▶ **Instructions for the task**: Reproduce verbatim the stretch of the data below from the line containing "(Sunday): start time?" through the line containing "01:00 -- exactly on the 01:00 line.", including both of those lines.

▶ **Recorded information**:
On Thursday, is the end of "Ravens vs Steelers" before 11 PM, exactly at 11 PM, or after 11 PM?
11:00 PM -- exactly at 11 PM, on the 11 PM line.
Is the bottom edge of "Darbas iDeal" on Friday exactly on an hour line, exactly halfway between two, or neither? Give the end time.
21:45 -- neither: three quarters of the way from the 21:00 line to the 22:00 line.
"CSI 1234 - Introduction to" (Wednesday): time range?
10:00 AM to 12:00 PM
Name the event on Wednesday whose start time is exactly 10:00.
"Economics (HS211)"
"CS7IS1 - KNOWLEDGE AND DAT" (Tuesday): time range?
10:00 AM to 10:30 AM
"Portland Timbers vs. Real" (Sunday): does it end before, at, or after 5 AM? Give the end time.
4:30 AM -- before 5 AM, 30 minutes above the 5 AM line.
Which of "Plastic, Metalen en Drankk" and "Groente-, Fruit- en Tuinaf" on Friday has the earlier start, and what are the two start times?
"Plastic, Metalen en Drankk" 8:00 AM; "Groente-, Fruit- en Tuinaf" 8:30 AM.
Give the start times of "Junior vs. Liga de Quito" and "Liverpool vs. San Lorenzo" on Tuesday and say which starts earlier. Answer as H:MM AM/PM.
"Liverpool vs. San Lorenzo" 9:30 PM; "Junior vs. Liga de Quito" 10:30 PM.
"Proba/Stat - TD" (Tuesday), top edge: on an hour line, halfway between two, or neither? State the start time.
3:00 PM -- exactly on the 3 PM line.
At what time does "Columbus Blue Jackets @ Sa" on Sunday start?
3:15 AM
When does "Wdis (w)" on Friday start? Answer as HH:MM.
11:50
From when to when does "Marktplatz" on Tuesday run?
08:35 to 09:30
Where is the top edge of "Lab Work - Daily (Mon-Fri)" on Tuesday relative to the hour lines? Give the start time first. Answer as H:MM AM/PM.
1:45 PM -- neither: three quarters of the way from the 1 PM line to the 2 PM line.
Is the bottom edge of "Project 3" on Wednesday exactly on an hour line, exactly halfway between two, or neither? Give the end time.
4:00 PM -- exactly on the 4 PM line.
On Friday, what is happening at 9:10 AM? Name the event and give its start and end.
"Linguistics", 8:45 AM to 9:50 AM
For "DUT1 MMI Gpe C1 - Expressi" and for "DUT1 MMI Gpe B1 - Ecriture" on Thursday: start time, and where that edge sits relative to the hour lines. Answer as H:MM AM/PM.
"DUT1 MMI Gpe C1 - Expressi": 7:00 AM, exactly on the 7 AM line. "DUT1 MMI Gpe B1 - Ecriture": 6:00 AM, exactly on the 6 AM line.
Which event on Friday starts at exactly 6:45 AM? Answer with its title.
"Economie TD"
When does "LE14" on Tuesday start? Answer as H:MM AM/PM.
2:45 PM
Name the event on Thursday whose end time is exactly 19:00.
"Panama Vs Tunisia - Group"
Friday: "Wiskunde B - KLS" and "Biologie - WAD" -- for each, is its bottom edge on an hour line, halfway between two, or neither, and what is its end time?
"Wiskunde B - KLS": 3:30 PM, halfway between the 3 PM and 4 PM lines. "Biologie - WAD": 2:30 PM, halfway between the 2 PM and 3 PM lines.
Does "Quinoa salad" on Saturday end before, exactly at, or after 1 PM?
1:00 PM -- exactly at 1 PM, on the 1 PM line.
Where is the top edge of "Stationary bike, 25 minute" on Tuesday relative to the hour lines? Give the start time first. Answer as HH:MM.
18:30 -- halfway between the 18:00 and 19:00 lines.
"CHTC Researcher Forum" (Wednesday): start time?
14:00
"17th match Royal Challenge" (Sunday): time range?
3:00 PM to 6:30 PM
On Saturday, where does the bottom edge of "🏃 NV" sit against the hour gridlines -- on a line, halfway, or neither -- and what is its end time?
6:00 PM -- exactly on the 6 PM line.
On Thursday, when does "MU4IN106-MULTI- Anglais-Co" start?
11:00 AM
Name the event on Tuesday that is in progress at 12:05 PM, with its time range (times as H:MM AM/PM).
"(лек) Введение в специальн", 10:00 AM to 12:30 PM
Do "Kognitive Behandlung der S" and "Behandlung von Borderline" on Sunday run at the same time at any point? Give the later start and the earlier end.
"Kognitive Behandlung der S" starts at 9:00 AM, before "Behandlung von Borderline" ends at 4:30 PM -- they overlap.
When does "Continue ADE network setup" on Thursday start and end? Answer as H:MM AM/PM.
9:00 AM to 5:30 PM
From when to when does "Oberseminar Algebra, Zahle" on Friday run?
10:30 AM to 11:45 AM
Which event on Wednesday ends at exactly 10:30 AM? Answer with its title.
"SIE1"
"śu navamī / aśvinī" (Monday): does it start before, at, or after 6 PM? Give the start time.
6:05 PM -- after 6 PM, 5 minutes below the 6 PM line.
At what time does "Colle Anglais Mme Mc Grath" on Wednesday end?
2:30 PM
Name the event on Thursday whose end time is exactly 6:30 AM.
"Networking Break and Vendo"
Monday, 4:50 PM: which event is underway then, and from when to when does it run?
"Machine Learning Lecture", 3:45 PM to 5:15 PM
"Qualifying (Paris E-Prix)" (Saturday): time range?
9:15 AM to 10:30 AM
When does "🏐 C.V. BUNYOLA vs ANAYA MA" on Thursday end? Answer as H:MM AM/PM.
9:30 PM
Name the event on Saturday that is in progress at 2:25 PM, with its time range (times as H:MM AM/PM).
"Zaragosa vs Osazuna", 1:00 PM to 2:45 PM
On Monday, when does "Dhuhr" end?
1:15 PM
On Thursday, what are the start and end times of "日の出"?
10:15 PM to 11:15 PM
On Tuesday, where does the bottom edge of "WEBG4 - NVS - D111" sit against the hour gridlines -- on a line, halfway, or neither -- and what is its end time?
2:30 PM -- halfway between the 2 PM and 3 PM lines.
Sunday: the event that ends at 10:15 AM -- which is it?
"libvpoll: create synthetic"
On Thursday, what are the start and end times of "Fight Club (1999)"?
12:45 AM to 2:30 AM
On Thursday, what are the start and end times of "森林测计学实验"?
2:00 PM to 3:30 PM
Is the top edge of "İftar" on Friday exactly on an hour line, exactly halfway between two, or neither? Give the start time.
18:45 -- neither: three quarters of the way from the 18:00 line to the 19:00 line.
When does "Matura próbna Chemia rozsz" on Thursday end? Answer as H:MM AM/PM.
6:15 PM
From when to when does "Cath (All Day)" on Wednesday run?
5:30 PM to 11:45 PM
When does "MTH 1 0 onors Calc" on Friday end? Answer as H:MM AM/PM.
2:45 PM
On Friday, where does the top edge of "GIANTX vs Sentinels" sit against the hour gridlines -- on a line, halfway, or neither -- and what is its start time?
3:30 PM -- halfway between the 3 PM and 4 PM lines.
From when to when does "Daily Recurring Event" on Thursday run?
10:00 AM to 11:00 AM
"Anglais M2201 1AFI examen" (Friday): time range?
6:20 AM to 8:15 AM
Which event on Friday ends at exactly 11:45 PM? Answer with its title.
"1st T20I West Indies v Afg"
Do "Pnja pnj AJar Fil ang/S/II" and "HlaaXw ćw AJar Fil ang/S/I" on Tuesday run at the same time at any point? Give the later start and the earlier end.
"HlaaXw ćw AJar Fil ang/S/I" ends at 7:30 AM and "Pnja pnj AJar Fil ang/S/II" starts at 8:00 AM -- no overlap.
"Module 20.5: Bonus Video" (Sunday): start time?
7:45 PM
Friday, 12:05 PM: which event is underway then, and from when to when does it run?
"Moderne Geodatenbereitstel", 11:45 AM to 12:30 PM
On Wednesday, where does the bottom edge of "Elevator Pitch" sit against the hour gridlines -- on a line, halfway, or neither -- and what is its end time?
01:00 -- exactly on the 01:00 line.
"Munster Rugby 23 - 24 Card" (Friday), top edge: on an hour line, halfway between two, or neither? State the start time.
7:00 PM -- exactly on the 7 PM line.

▶ **Finished answer**:
"Module 20.5: Bonus Video" (Sunday): start time?
7:45 PM
Friday, 12:05 PM: which event is underway then, and from when to when does it run?
"Moderne Geodatenbereitstel", 11:45 AM to 12:30 PM
On Wednesday, where does the bottom edge of "Elevator Pitch" sit against the hour gridlines -- on a line, halfway, or neither -- and what is its end time?
01:00 -- exactly on the 01:00 line.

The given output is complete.